Banks in the Nordic region are looking to modernize and digitize their services in response to the COVID-19 pandemic and emerging competition from FinTechs, according to a new report published by Information Services Group (ISG).
According to a media release, the 2021 ISG Provider Lens Digital Banking Services Report for the Nordics finds banks in the region embracing outsourcing services as they look to update their IT systems. The report sees a fierce turf war for banking customers in the Nordics, and in response, banks there are embracing digital technologies.
“Newer Fintech players are challenging traditional banks in the Nordics, like in the rest of Europe,” said Owen Wheatley, lead partner, banking and financial services, for ISG. “As homegrown and global players disrupt the market, traditional banks are attempting to defend their territory by reinventing their digital models.”
The report notes that 90 percentage of the population uses cashless transactions, and about 95 percent of Nordic households having internet access, allowing online competitors to gain a foothold with banking customers.

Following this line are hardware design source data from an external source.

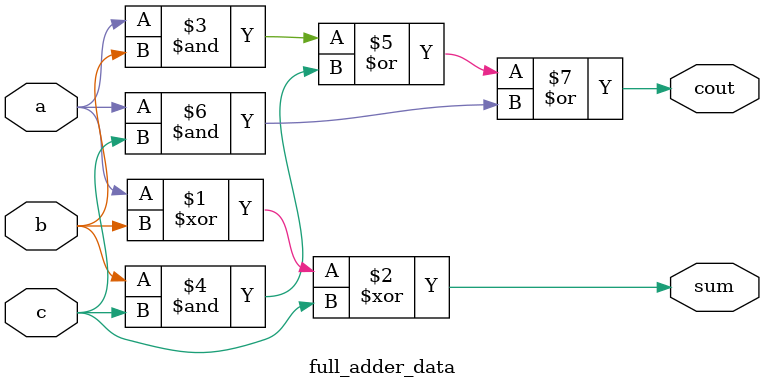
<source format=v>
module full_adder_data (
    a,b,c,sum,cout
);

    input a,b,c;
    output sum,cout;

    assign sum = (a^b^c);
    assign cout = (a&b)|(b&c)|(a&c);
    
    initial begin
        $dumpfile ("full_adder_data.vcd");
        $dumpvars (0, full_adder_data);
        #1;
    end
endmodule
</source>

As FinTechs embrace cashless payment models, many traditional banks have seen a drop in their revenues. Some banks have been unprepared for the move to digital technologies. The report also sees increasing demand from banks for third-party integration services.
Banks in the Nordics want IT service providers that can offer commercial off-the-shelf products but also customize them. Banks are interested in deploying artificial intelligence, machine learning and blockchain and are turning to service providers to implement these technologies. Banks also want to use AI and related technologies to deliver hyper-personalized services to customers, as a way to improve revenue and cut costs, the report adds. Banks in the region see customers as familiar with digital services because government services are already highly digitized.
In addition, banks in the Nordics are moving to replace their core legacy platforms, some of them running on mainframes dating back to the 1980s or ’90s, the report says. These mainframe platforms have become complex, with banks layering on technologies to accommodate new products and functions.
Banks are now replacing mainframes with software-as-a-service platforms and the cloud. Cloud-native platforms support real-time processing and are highly cost effective because they are offered on a pay-per-use subscription model.
Low-code platforms are gaining traction because they can carry out complex tasks and integrations by allowing employees to point and click rather than write code. Low-code platforms also are being integrated with AI and machine learning capabilities.